L’avion d’un prince décédé

Avant de venir s’acheter sur le tarmac de l’aéroport Bâle-Mulhouse-Fribourg, entre la France, l’Allemagne et la Suisse pendant dix ans, l’appareil a connu des débuts mouvementés. Dans son cahier des charges, Boeing avait dû faire de cet exemplaire de 747 un appareil haut standing. Dans les cabines, seulement une centaine de places sont disponibles, contre les plus de 500 généralement dans les versions commerciales. L’ensemble de l’appareil ressemble à celui d’un jet privé XXL. Il doit accueillir le prince héritier saoudien Sultan ben Abdelaziz Al Saoud.

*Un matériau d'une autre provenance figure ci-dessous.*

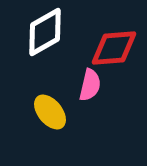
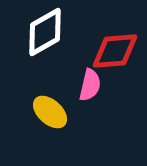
red diamond: moved 1 px right, 3 px down
yellow ellipse: rotated 9 degrees counterclockwise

Lorsque l’appareil était en construction, en octobre 2011, le prince meurt subitement, raconte un journaliste dans les pages du magazine Le Point. À moins d’un an de sa livraison, l’appareil doit être terminé quoi qu’il en soit. Mais du côté de l’Arabie Saoudite, l’avion n’a déjà plus d’intérêt. Ses 400 m2 de cabine ne trouveront pas de repreneur, tant l’appareil est immense, ne peut pas se poser sur tous les aéroports, consomme énormément et reste très cher malgré son rabais, en occasion, de 89,3 millions d’euros contre 376 millions d’euros de base sur le catalogue Boeing.

Après dix ans en Europe, il vient donc de traverser à nouveau l’Atlantique pour retourner dans son pays natal, où une partie de ses pièces seront retirées, revendues, mais où la structure principale sera bien installée définitivement sur une base aérienne de l’US Air Force, en Arizona, où des centaines d’avions viennent finir tristement leur vie ici. Dans les pièces qui seront réutilisées, on retrouvera heureusement les moteurs, les trains d’atterrissage, les volets et l’empennage vertical.